Records from a dataset
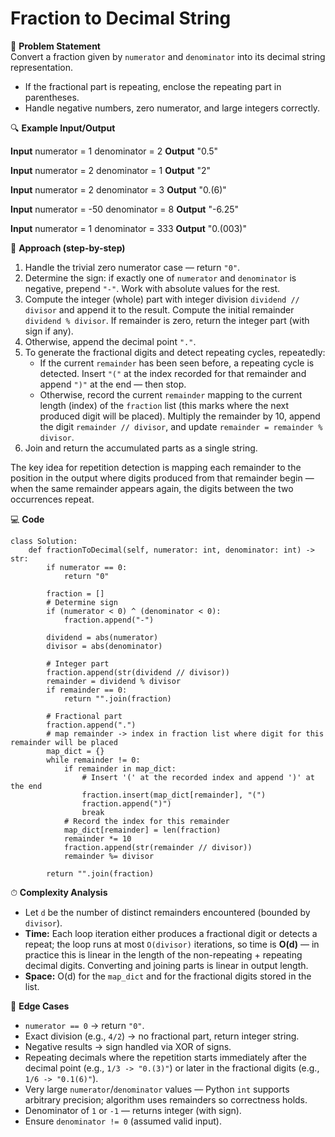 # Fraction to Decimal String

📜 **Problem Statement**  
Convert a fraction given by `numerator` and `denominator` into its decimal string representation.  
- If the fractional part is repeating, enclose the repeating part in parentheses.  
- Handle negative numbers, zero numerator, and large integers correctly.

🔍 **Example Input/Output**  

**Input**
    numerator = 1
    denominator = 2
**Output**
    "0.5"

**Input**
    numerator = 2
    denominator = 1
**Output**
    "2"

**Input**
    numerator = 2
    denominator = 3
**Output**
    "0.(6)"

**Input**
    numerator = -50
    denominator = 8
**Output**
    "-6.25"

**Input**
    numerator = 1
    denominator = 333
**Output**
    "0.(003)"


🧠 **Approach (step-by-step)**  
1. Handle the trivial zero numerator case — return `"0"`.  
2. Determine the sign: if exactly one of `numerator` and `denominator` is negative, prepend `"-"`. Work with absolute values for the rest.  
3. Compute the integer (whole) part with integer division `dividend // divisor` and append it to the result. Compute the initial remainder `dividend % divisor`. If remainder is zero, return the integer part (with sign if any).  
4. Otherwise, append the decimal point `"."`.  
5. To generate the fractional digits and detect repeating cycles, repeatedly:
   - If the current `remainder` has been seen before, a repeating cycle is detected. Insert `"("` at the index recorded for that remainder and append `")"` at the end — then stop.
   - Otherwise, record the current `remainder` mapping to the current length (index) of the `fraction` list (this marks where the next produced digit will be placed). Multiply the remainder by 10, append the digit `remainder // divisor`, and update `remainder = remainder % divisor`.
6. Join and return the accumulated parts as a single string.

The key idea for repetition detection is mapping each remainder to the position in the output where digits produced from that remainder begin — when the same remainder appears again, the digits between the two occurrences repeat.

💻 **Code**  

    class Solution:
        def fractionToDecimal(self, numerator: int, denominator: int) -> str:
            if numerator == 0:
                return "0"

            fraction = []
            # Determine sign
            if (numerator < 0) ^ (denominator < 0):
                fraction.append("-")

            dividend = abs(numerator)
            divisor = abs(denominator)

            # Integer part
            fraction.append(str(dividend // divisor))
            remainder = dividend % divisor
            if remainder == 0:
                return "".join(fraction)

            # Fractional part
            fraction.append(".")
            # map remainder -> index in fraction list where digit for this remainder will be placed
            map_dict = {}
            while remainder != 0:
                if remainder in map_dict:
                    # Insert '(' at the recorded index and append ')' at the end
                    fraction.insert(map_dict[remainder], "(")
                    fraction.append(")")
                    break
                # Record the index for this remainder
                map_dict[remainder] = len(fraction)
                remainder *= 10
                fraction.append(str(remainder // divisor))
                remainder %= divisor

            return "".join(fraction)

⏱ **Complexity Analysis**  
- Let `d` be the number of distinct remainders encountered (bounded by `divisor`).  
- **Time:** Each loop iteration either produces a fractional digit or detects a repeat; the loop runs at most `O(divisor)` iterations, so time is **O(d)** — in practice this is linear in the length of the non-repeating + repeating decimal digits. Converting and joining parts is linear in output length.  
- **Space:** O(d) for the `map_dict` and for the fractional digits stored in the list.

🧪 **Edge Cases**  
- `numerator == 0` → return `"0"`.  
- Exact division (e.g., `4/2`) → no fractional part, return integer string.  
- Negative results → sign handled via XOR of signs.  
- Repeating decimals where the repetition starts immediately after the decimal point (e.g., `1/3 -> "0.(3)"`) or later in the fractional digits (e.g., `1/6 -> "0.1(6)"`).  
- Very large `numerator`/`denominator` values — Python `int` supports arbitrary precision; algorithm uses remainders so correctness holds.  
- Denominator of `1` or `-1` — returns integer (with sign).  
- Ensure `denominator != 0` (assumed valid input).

---

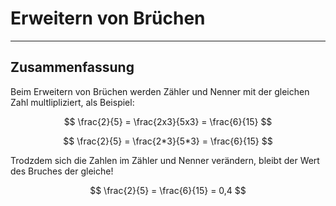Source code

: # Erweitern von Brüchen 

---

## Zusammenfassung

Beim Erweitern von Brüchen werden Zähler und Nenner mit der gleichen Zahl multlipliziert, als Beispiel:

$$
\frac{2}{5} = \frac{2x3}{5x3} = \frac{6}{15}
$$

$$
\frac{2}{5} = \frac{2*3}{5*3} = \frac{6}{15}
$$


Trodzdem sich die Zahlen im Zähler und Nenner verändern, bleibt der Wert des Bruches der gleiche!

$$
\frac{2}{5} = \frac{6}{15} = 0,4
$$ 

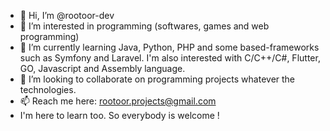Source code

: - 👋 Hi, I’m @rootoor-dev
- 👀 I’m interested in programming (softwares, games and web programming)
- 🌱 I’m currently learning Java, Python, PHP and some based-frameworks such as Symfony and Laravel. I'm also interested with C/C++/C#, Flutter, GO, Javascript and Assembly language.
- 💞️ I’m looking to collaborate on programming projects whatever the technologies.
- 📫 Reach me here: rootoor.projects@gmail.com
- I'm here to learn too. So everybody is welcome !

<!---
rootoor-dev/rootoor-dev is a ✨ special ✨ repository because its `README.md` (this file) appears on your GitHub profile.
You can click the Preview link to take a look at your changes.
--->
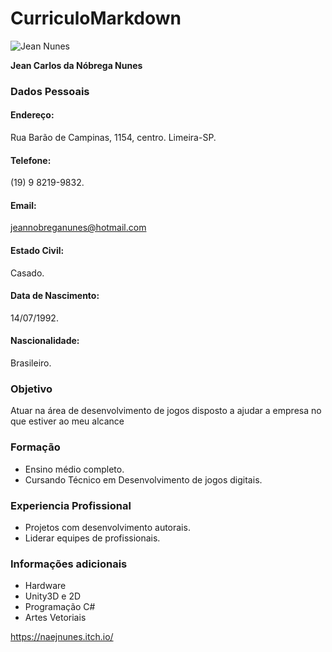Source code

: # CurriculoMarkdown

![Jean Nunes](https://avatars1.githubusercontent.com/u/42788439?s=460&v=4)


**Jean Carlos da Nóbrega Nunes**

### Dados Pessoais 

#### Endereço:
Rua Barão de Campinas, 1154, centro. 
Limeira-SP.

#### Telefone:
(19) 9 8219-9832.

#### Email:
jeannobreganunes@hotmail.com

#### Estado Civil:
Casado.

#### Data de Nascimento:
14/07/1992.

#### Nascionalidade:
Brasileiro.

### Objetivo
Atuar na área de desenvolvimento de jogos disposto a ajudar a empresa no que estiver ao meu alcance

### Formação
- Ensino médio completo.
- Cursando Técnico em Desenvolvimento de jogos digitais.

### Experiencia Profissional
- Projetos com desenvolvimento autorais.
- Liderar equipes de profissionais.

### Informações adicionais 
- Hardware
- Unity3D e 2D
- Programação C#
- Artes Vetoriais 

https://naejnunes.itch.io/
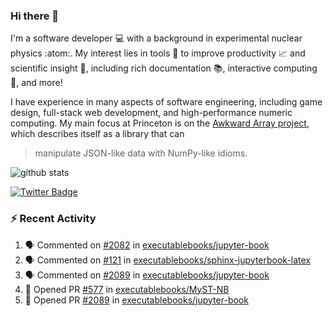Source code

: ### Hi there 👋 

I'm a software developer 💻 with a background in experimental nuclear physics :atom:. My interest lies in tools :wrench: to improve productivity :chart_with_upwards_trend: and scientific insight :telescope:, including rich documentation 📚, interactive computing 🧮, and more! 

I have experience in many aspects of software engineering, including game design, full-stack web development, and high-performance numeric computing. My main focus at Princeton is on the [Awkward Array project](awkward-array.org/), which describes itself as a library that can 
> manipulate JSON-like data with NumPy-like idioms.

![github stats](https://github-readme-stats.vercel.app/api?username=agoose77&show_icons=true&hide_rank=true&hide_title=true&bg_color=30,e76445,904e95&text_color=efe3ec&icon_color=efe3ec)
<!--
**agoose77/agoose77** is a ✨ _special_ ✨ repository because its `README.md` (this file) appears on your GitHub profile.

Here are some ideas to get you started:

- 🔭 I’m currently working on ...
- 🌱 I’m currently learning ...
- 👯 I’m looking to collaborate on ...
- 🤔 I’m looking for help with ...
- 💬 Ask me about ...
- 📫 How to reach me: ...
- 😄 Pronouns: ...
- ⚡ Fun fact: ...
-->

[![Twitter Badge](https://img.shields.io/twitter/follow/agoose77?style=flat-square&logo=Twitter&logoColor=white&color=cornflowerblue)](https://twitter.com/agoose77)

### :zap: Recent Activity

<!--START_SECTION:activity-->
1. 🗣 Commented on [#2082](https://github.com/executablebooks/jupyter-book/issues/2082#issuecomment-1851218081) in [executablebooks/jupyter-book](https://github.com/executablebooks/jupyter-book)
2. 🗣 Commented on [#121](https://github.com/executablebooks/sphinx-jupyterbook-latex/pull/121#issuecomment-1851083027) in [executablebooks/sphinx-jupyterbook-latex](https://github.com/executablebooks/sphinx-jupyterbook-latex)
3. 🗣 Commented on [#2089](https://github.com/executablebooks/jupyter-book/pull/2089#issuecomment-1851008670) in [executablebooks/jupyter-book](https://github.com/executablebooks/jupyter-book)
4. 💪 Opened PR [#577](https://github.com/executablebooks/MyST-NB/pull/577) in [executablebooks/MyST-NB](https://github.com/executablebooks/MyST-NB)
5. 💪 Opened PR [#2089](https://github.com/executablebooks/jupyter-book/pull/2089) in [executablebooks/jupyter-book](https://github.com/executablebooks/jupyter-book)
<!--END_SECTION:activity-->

...

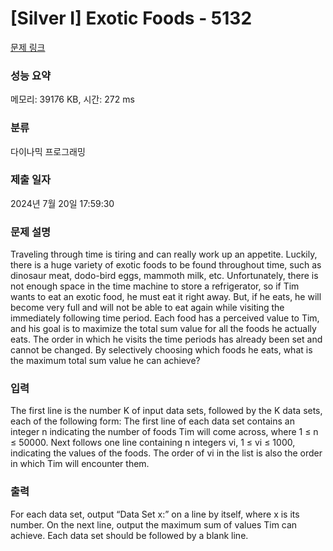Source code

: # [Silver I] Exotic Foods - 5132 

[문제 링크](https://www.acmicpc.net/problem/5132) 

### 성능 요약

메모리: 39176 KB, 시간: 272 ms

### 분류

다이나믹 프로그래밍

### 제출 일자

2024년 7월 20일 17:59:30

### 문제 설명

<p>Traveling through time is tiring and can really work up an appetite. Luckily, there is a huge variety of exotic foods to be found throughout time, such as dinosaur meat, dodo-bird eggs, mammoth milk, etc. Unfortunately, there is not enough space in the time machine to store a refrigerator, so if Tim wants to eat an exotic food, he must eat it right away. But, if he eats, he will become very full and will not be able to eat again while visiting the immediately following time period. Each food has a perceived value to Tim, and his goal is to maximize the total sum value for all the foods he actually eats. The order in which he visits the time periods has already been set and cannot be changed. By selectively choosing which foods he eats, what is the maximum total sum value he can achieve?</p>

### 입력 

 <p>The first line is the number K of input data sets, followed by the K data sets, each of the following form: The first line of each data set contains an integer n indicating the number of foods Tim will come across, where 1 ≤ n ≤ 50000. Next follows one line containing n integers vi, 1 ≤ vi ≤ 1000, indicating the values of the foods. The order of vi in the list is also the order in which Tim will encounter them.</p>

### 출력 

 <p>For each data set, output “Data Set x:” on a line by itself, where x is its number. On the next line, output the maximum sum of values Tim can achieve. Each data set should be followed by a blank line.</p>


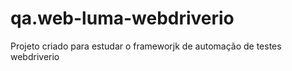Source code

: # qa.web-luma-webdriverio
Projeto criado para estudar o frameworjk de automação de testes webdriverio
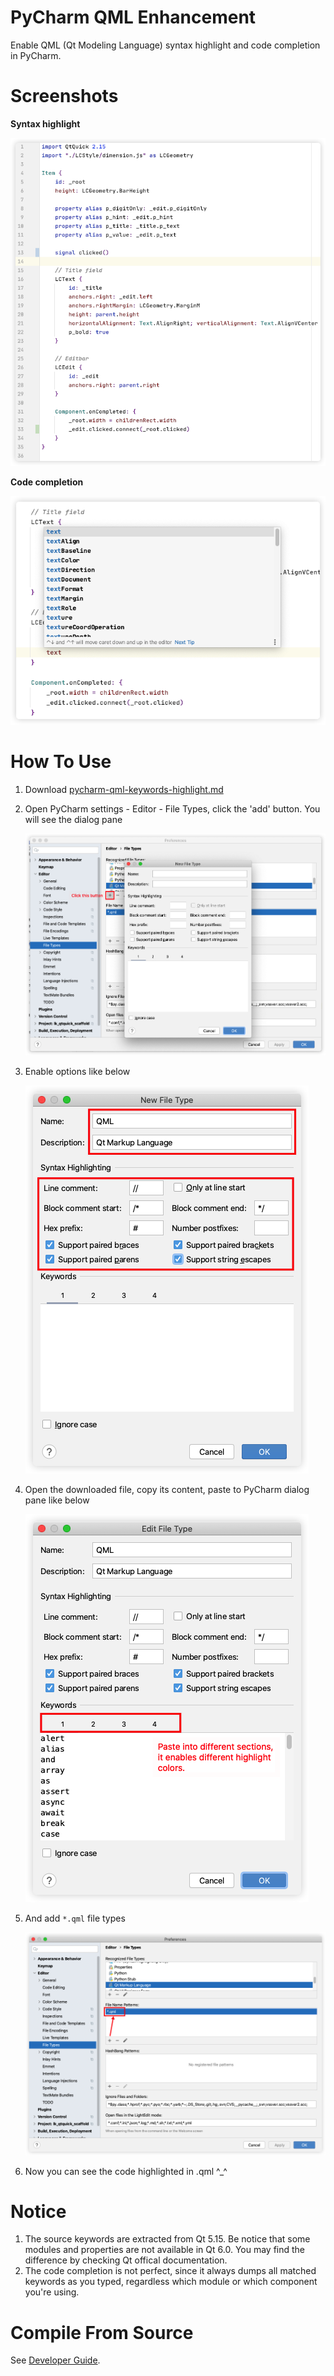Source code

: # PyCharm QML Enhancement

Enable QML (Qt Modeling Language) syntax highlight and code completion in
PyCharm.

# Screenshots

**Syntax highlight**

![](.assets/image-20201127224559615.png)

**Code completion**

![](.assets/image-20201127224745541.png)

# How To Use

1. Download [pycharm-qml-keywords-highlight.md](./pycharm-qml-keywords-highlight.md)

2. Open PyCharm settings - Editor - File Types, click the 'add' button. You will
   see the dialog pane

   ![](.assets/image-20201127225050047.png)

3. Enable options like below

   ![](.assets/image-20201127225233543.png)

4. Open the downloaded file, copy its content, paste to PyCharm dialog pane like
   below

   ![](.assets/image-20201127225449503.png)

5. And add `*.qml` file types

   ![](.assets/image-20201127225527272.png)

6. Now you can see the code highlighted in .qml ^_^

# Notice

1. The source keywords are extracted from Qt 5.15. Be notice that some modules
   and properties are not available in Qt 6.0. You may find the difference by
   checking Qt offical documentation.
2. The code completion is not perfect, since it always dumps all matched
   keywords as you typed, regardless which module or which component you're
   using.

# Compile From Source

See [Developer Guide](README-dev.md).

▸ Exercise description: Rewrite the records between the lines holding "메모리: 39176 KB, 시간: 272 ms" and "# How To Use", inclusive, as a Markdown table with the columns Row and Line, one non-blank line per row, numbered from 1. Omit blank lines and the pictures.

▸ Your response:
| Row | Line |
|---|---|
| 1 | 메모리: 39176 KB, 시간: 272 ms |
| 2 | ### 분류 |
| 3 | 다이나믹 프로그래밍 |
| 4 | ### 제출 일자 |
| 5 | 2024년 7월 20일 17:59:30 |
| 6 | ### 문제 설명 |
| 7 | <p>Traveling through time is tiring and can really work up an appetite. Luckily, there is a huge variety of exotic foods to be found throughout time, such as dinosaur meat, dodo-bird eggs, mammoth milk, etc. Unfortunately, there is not enough space in the time machine to store a refrigerator, so if Tim wants to eat an exotic food, he must eat it right away. But, if he eats, he will become very full and will not be able to eat again while visiting the immediately following time period. Each food has a perceived value to Tim, and his goal is to maximize the total sum value for all the foods he actually eats. The order in which he visits the time periods has already been set and cannot be changed. By selectively choosing which foods he eats, what is the maximum total sum value he can achieve?</p> |
| 8 | ### 입력  |
| 9 |  <p>The first line is the number K of input data sets, followed by the K data sets, each of the following form: The first line of each data set contains an integer n indicating the number of foods Tim will come across, where 1 ≤ n ≤ 50000. Next follows one line containing n integers vi, 1 ≤ vi ≤ 1000, indicating the values of the foods. The order of vi in the list is also the order in which Tim will encounter them.</p> |
| 10 | ### 출력  |
| 11 |  <p>For each data set, output “Data Set x:” on a line by itself, where x is its number. On the next line, output the maximum sum of values Tim can achieve. Each data set should be followed by a blank line.</p> |
| 12 | Source code |
| 13 | : # qa.web-luma-webdriverio |
| 14 | Projeto criado para estudar o frameworjk de automação de testes webdriverio |
| 15 | Source code |
| 16 | : # PyCharm QML Enhancement |
| 17 | Enable QML (Qt Modeling Language) syntax highlight and code completion in |
| 18 | PyCharm. |
| 19 | # Screenshots |
| 20 | **Syntax highlight** |
| 21 | ![](.assets/image-20201127224559615.png) |
| 22 | **Code completion** |
| 23 | ![](.assets/image-20201127224745541.png) |
| 24 | # How To Use |